From River Town by Peter Hessler

Jan 04, 2008 11:47

(p.238)
It was different from living in most countries, where you could use your real name or something similar to it, which was a clear link to who you had originally been. My Chinese name had no connection to my American self. There was an enormous freedom in that--at the age of twenty-eight, I suddenly had a completely new identity.
And you could tinker with that identity, starting with changing your name itself. Adam had done this at the end of our first year, because his original name, Mei Erkang, sounded too much like a foreigner's name (it also sounded a lot like a popular Sichuanese brand of pig feed)...
I never changed my Chinese name, but I sensed the ease with which my Chinese identity became distinct from my American self. Eventually, I came to think of myself as two people, Ho Wei and Peter Hessler. Ho Wei wasn't really a person until my second year in Fuling, but as time passed I realized that he was becoming most of my identity: apart from my students, colleagues, and the other foreigners, everybody knew me strictly as Ho Wei, and they knew me strictly in Chinese.

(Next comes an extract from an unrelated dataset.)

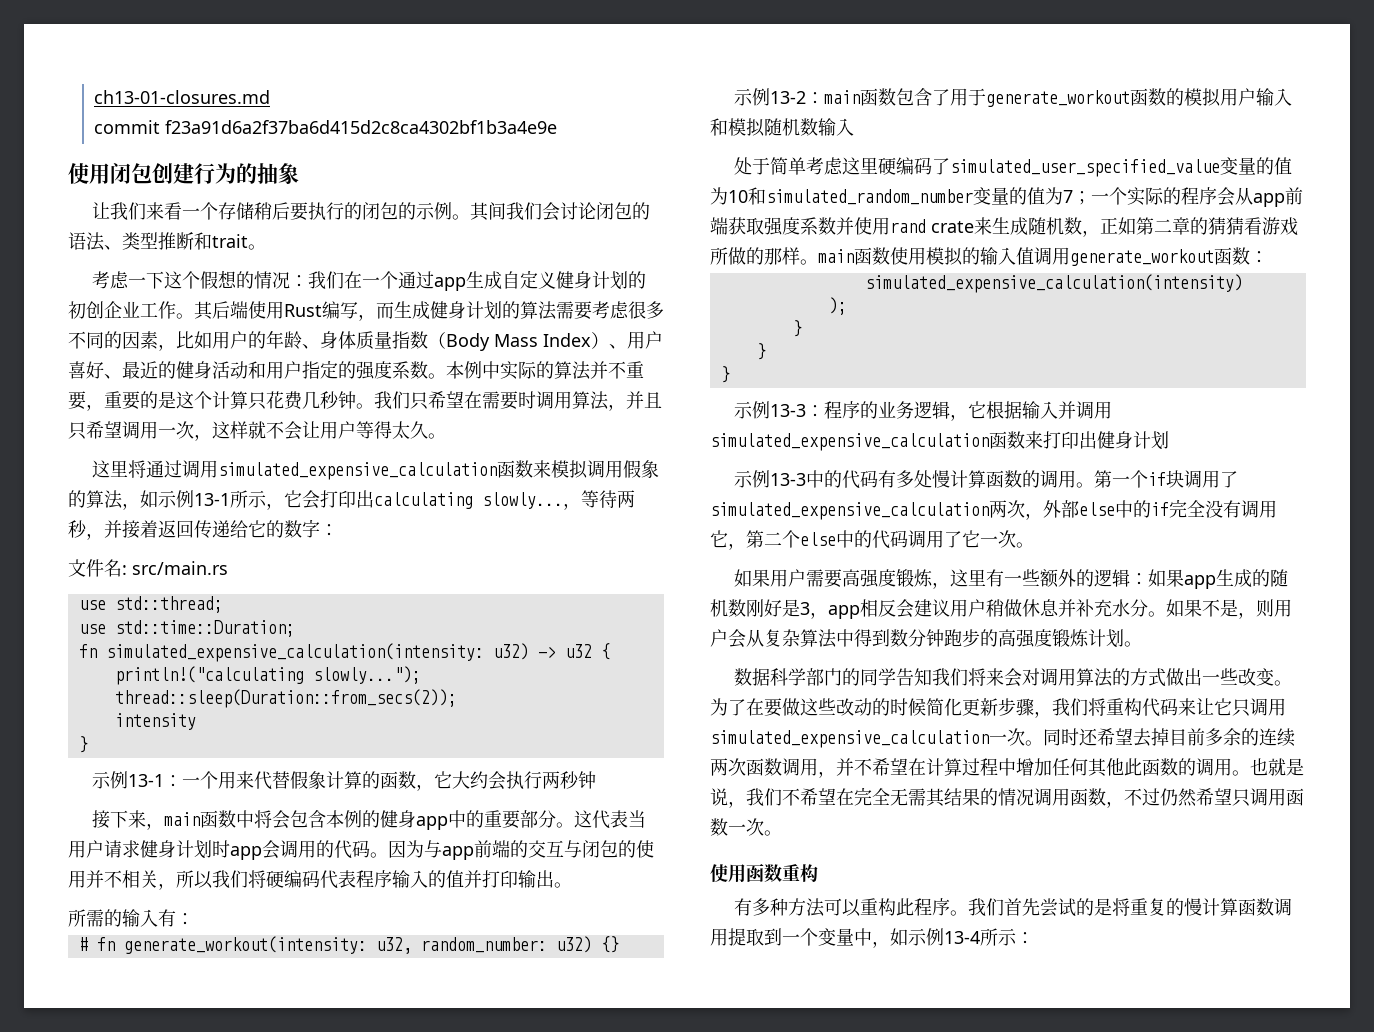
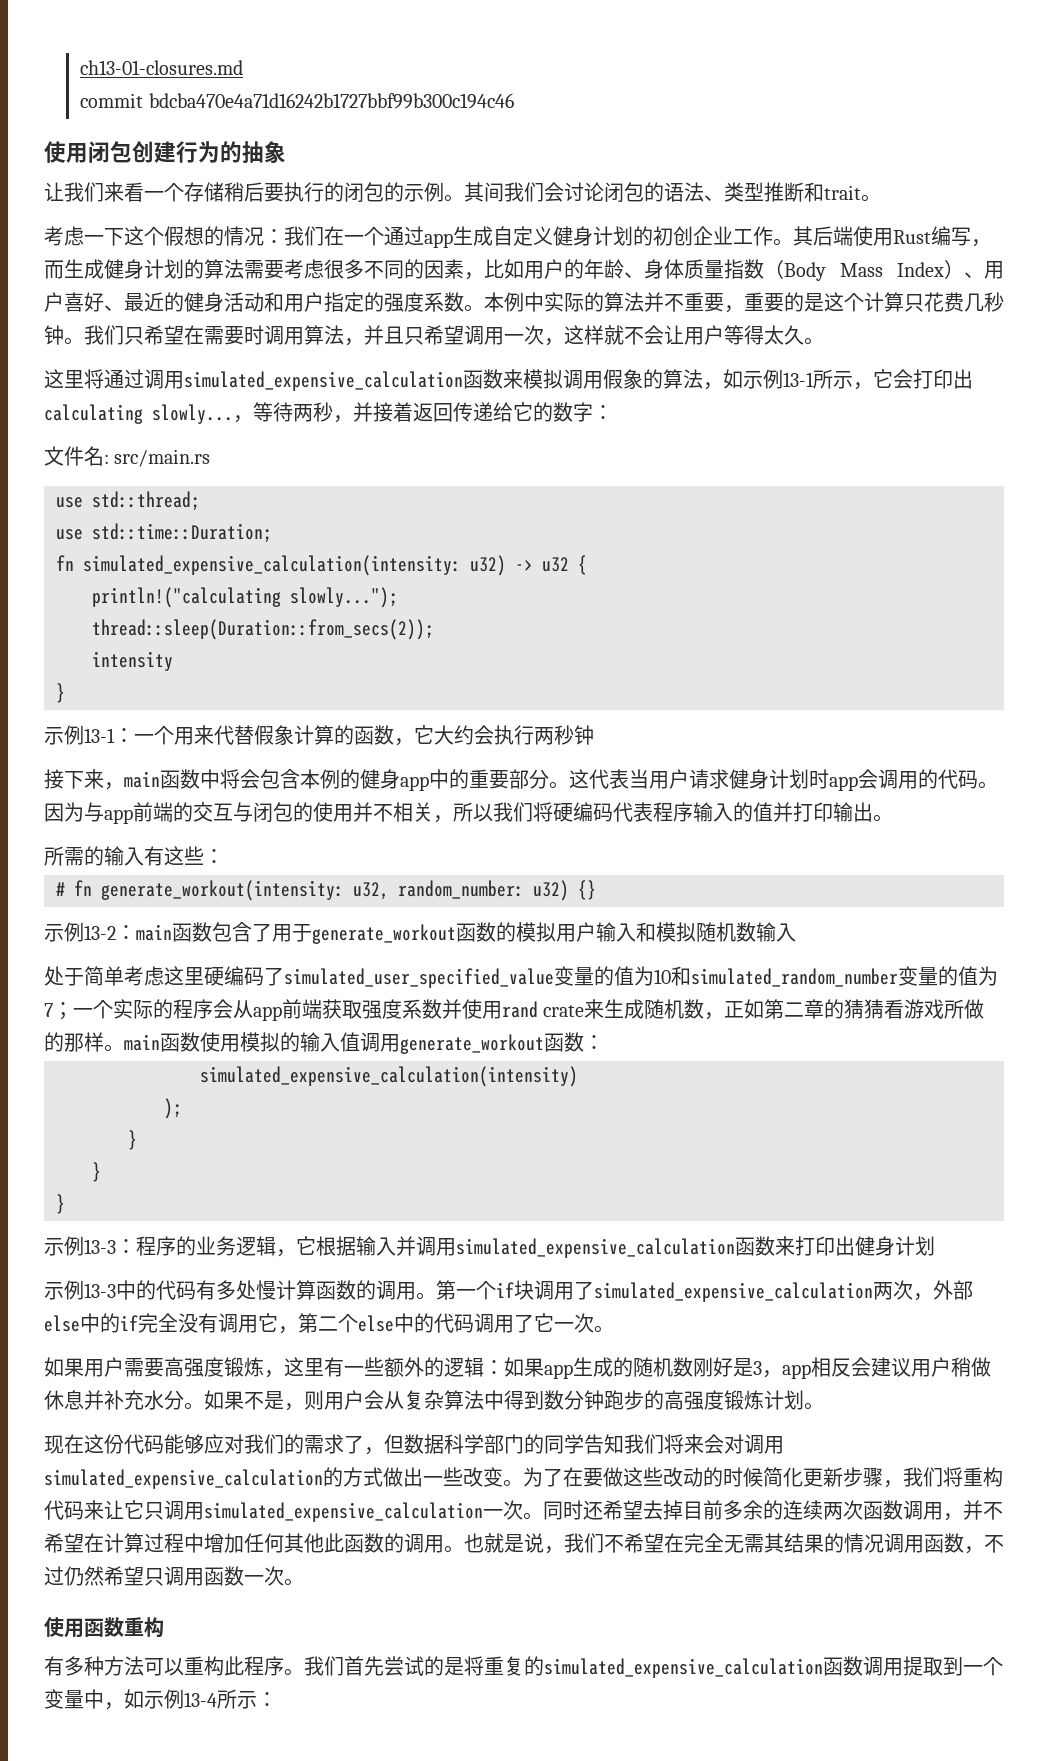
[165,120,558,134] f23a91d6a2f37ba6d415d2c8ca4302bf1b3a4e9e -> [148,93,514,109] bdcba470e4a71d16242b1727bbf99b300c194c46
(176, 918) none -> [164,846,204,866] 这些
(1142, 644) none -> [44,1434,404,1455] 现在这份代码能够应对我们的需求了，但
[1076,668,1114,687] 算法 -> [44,1469,323,1489] simulated_expensive_calculation
[1184,898,1239,916] 慢计算 -> [544,1658,823,1678] simulated_expensive_calculation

Ho Wei was completely different from my American self: he was friendlier, he was eager to talk with anybody, and he took great pleasure in even the most inane conversations. In a simple way he was funny; by saying a few words in the local dialect he could be endlessly entertaining to the people in Fuling. Also Ho Wei was stupid, which was what I liked most about him. He spoke with an accent; he had lousy grammar; and he laughed at the simple mistakes that he made. People were comfortable with somebody that stupid, and the found it easy to talk with Ho Wei, even though they often had to say things twice or write new words in his notebook. Ho Wei always carried his notebook in his pocket, using it to study the new words, as well as to jot down notes from conversations. And when Ho Wei returned home he left the notebook on the desk of Peter Hessler, who typed everything into his computer.

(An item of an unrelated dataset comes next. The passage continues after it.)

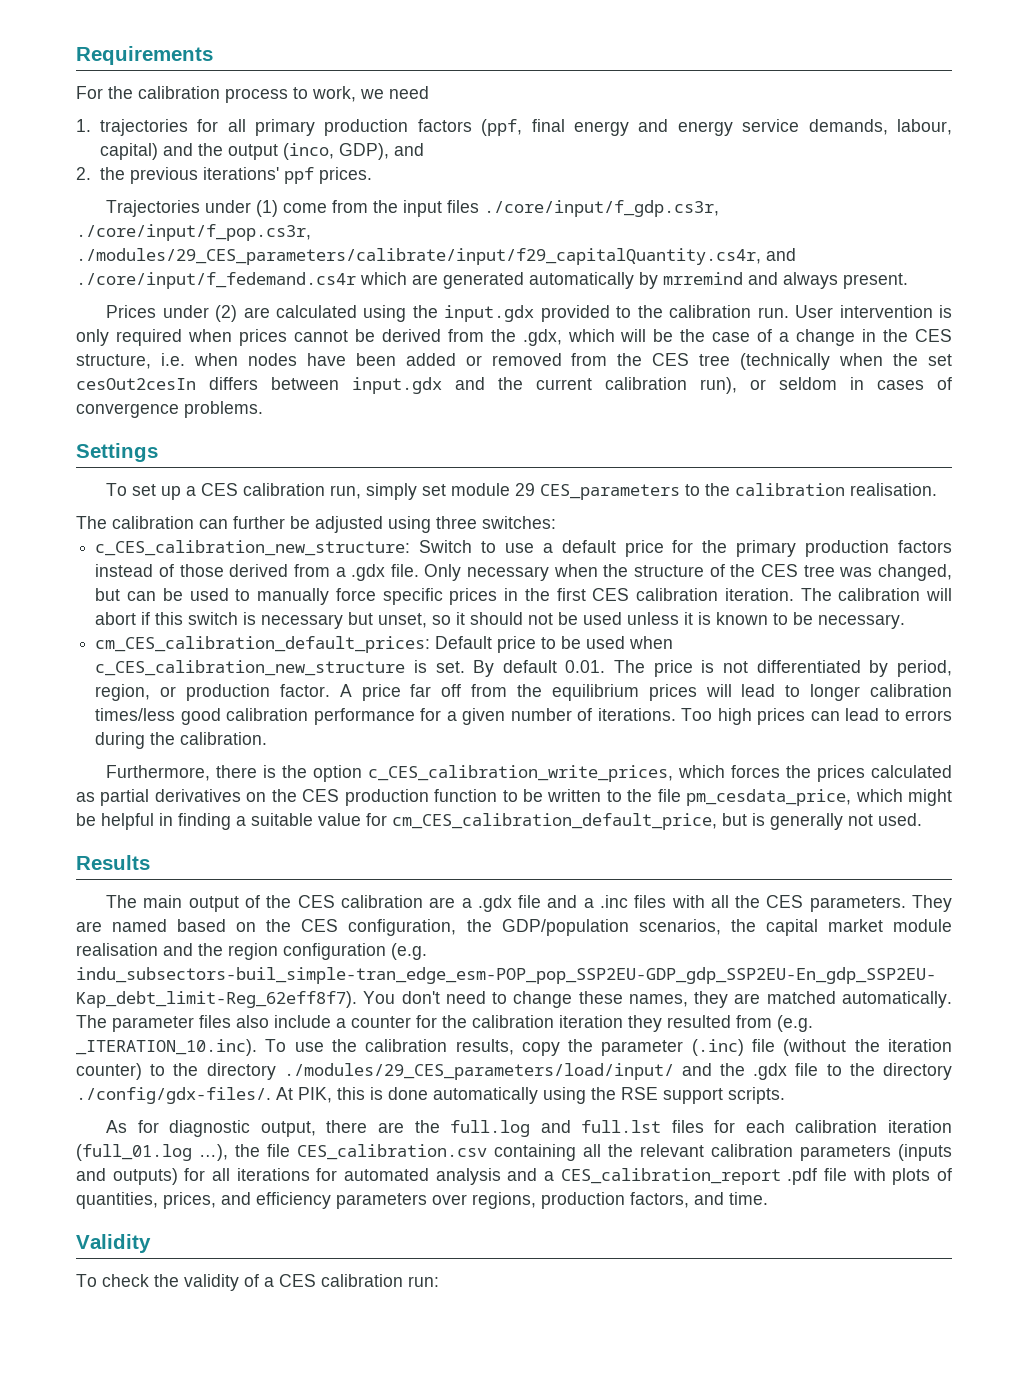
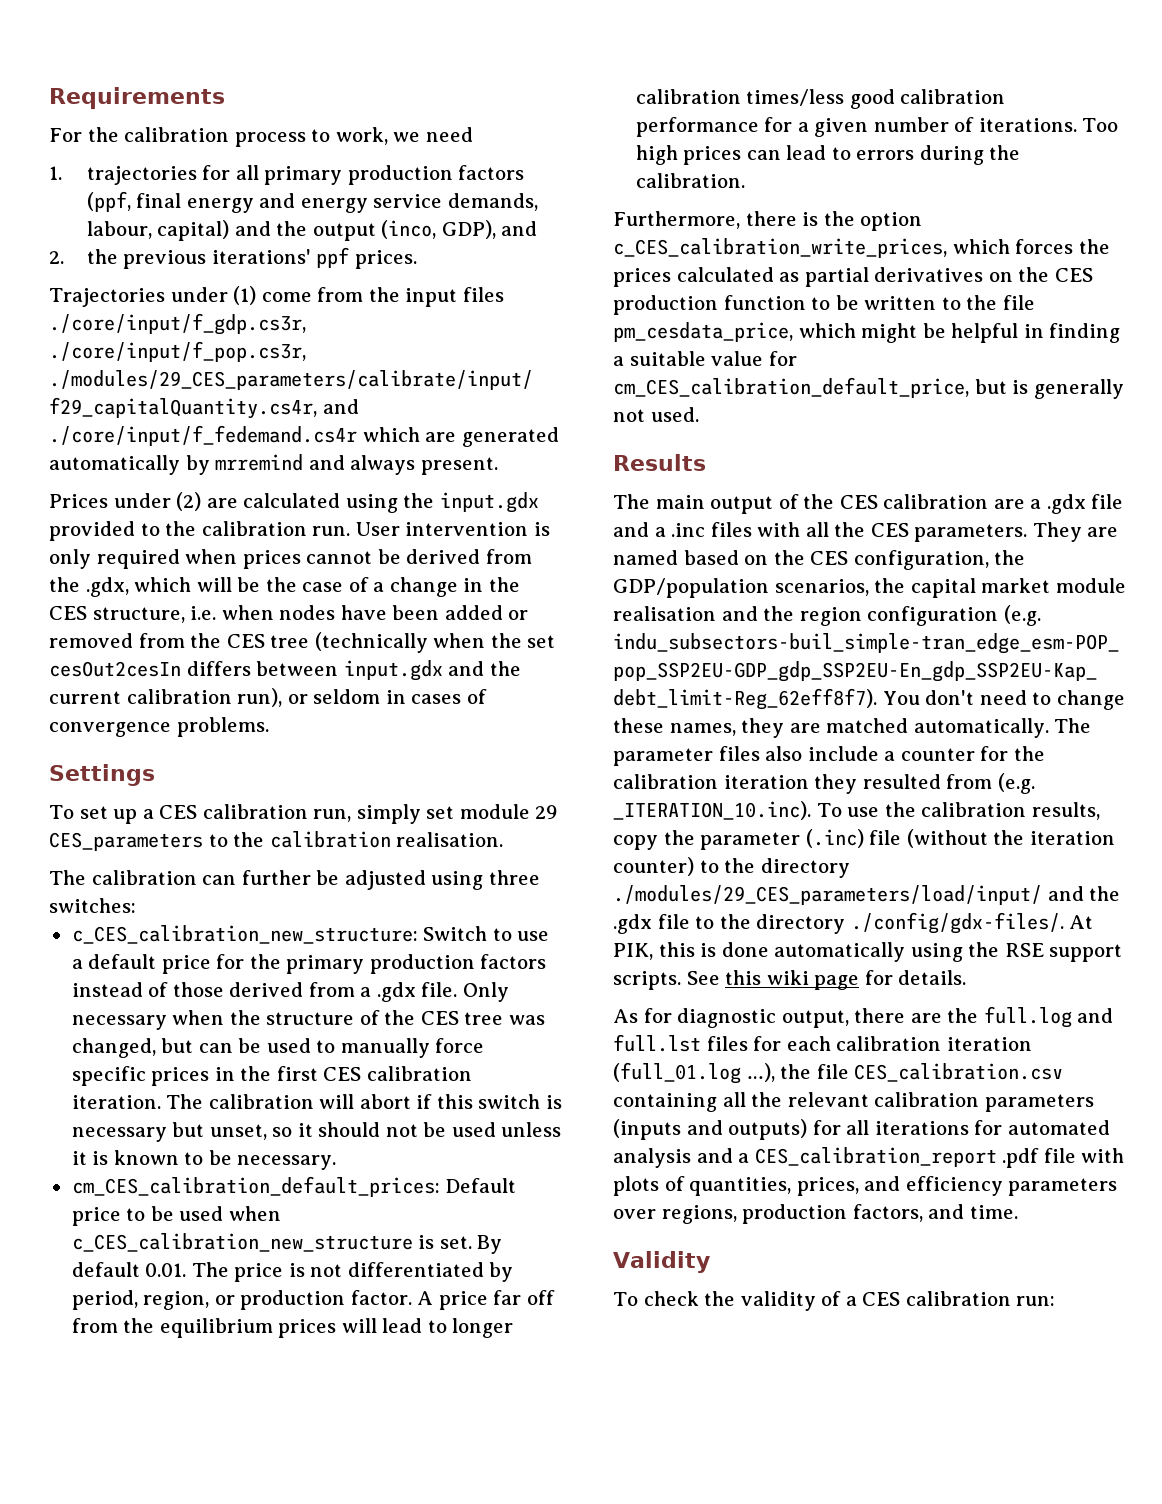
(785, 1095) none -> [686,970,967,990] See this wiki page for details.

I had two desks in my apartment. One was for studying Chinese, and the other was for writing; one desk was Ho Wei's and the other belonged to Peter Hessler. Sometimes this relationship unnerved me--it seemed wrong that behind Ho Wei's stupidity there was another person watching everything intently and taking notes. But I could think of no easy resolution to this divide; I had my Chinese life and my American life, and even if they occupied similar territory, they were completely different. My apartment was big and I kept the desks in separate rooms. Ho Wei and Peter Hessler never met each other. The notebook was the only thing they truly shared.